• _TASK INSTRUCTIONS_: With the pictures omitted, print exactly the lines below, from the one containing "solution for small, medium, and" through the one containing "season, taking the lead into Turn 1 of", and nothing else.

*** RECORDS FOR THE TASK Section Begins ***

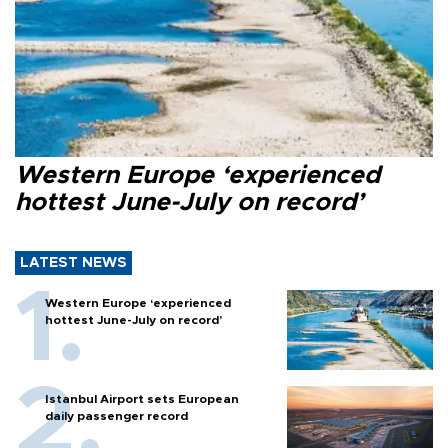
Western Europe ‘experienced
hottest June-July on record’
LATEST NEWS
Western Europe ‘experienced
hottest June-July on record’
Istanbul Airport sets European
daily passenger record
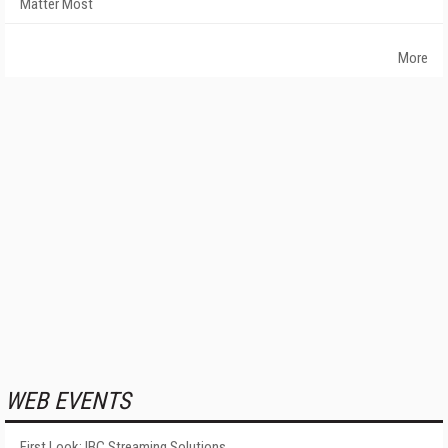
Matter Most
More
WEB EVENTS
First Look: IBC Streaming Solutions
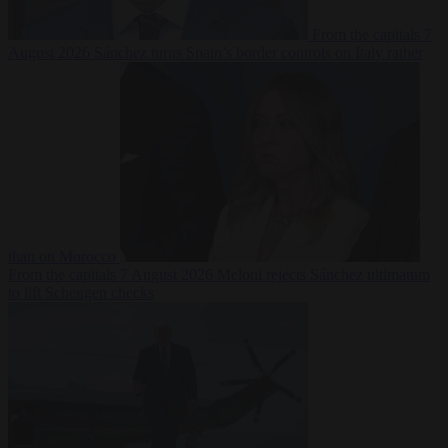
From the capitals
7
August 2026
Sánchez turns Spain’s border controls on Italy rather
than on Morocco
From the capitals
7 August 2026
Meloni rejects Sánchez ultimatum
to lift Schengen checks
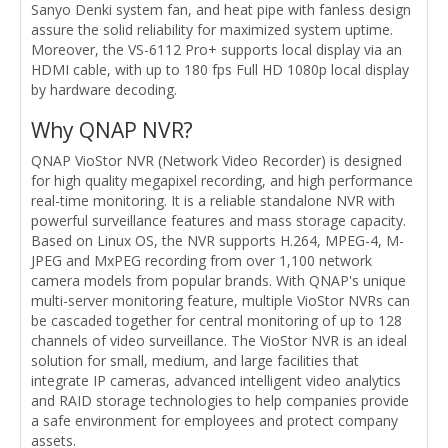
Sanyo Denki system fan, and heat pipe with fanless design
assure the solid reliability for maximized system uptime.
Moreover, the VS-6112 Pro+ supports local display via an
HDMI cable, with up to 180 fps Full HD 1080p local display
by hardware decoding.
Why QNAP NVR?
QNAP VioStor NVR (Network Video Recorder) is designed
for high quality megapixel recording, and high performance
real-time monitoring. It is a reliable standalone NVR with
powerful surveillance features and mass storage capacity.
Based on Linux OS, the NVR supports H.264, MPEG-4, M-
JPEG and MxPEG recording from over 1,100 network
camera models from popular brands. With QNAP's unique
multi-server monitoring feature, multiple VioStor NVRs can
be cascaded together for central monitoring of up to 128
channels of video surveillance. The VioStor NVR is an ideal
solution for small, medium, and large facilities that
integrate IP cameras, advanced intelligent video analytics
and RAID storage technologies to help companies provide
a safe environment for employees and protect company
assets.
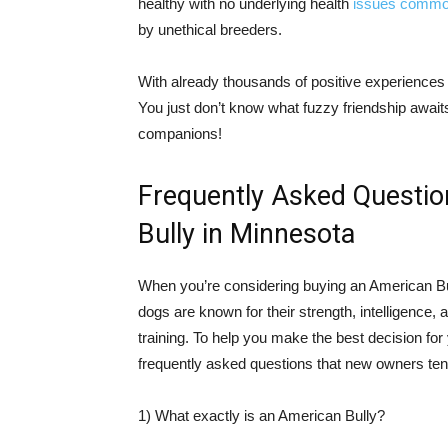
healthy with no underlying health
issues comm
by unethical breeders.
With already thousands of positive experiences
You just don’t know what fuzzy friendship await
companions!
Frequently Asked Questi
Bully in Minnesota
When you’re considering buying an American Bully
dogs are known for their strength, intelligence, a
training. To help you make the best decision for
frequently asked questions that new owners ten
1) What exactly is an American Bully?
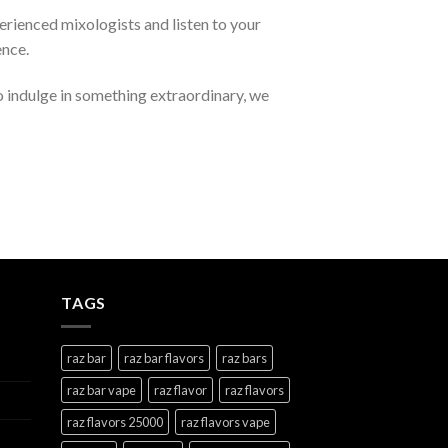
erienced mixologists and listen to your
ence.
o indulge in something extraordinary, we
TAGS
raz bar
raz bar flavors
raz bars
raz bar vape
raz flavor
raz flavors
raz flavors 25000
raz flavors vape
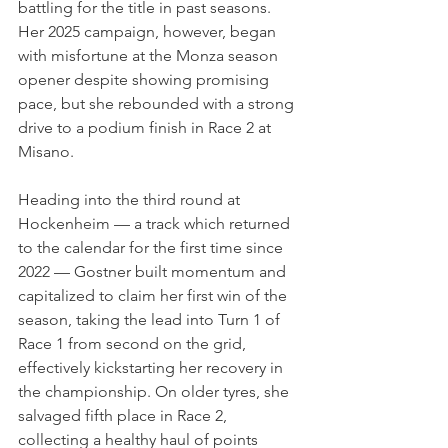
battling for the title in past seasons. 
Her 2025 campaign, however, began 
with misfortune at the Monza season 
opener despite showing promising 
pace, but she rebounded with a strong 
drive to a podium finish in Race 2 at 
Misano.
Heading into the third round at 
Hockenheim — a track which returned 
to the calendar for the first time since 
2022 — Gostner built momentum and 
capitalized to claim her first win of the 
season, taking the lead into Turn 1 of 
Race 1 from second on the grid, 
effectively kickstarting her recovery in 
the championship. On older tyres, she 
salvaged fifth place in Race 2, 
collecting a healthy haul of points 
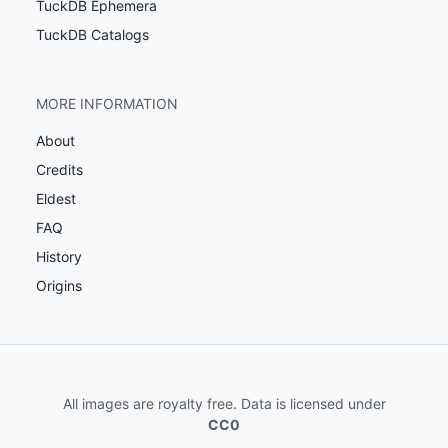
TuckDB Ephemera
TuckDB Catalogs
MORE INFORMATION
About
Credits
Eldest
FAQ
History
Origins
All images are royalty free. Data is licensed under
CC0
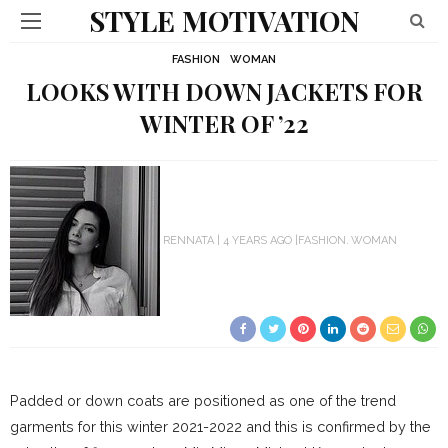
STYLE MOTIVATION
FASHION
WOMAN
LOOKS WITH DOWN JACKETS FOR
WINTER OF ’22
RENNATA
4 YEARS AGO
FASHION
WOMAN
Padded or down coats are positioned as one of the trend
garments for this winter 2021-2022 and this is confirmed by the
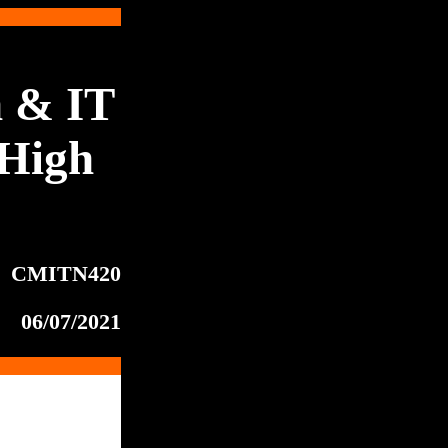
 & IT
High
CMITN420
06/07/2021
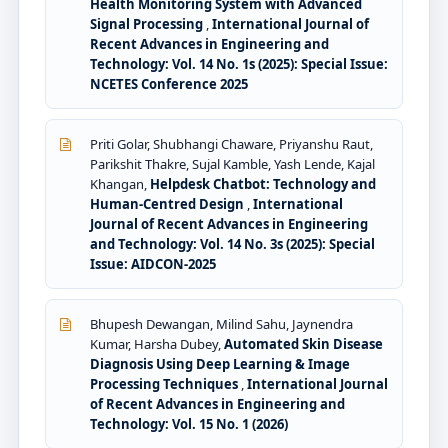
Health Monitoring System with Advanced
Signal Processing
,
International Journal of
Recent Advances in Engineering and
Technology: Vol. 14 No. 1s (2025): Special Issue:
NCETES Conference 2025
Priti Golar, Shubhangi Chaware, Priyanshu Raut,
Parikshit Thakre, Sujal Kamble, Yash Lende, Kajal
Khangan,
Helpdesk Chatbot: Technology and
Human-Centred Design
,
International
Journal of Recent Advances in Engineering
and Technology: Vol. 14 No. 3s (2025): Special
Issue: AIDCON-2025
Bhupesh Dewangan, Milind Sahu, Jaynendra
Kumar, Harsha Dubey,
Automated Skin Disease
Diagnosis Using Deep Learning & Image
Processing Techniques
,
International Journal
of Recent Advances in Engineering and
Technology: Vol. 15 No. 1 (2026)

*** RECORDS FOR THE TASK Section Ends ***

• _OUTPUT OF THE TASK_:
solution for small, medium, and large facilities that
integrate IP cameras, advanced intelligent video analytics
and RAID storage technologies to help companies provide
a safe environment for employees and protect company
assets.
healthy with no underlying health
issues comm
by unethical breeders.
With already thousands of positive experiences
You just don’t know what fuzzy friendship await
companions!
Frequently Asked Questi
Bully in Minnesota
When you’re considering buying an American Bully
dogs are known for their strength, intelligence, a
training. To help you make the best decision for
frequently asked questions that new owners ten
1) What exactly is an American Bully?
erienced mixologists and listen to your
ence.
o indulge in something extraordinary, we
TAGS
raz bar
raz bar flavors
raz bars
raz bar vape
raz flavor
raz flavors
raz flavors 25000
raz flavors vape
battling for the title in past seasons. 
Her 2025 campaign, however, began 
with misfortune at the Monza season 
opener despite showing promising 
pace, but she rebounded with a strong 
drive to a podium finish in Race 2 at 
Misano.
Heading into the third round at 
Hockenheim — a track which returned 
to the calendar for the first time since 
2022 — Gostner built momentum and 
capitalized to claim her first win of the 
season, taking the lead into Turn 1 of 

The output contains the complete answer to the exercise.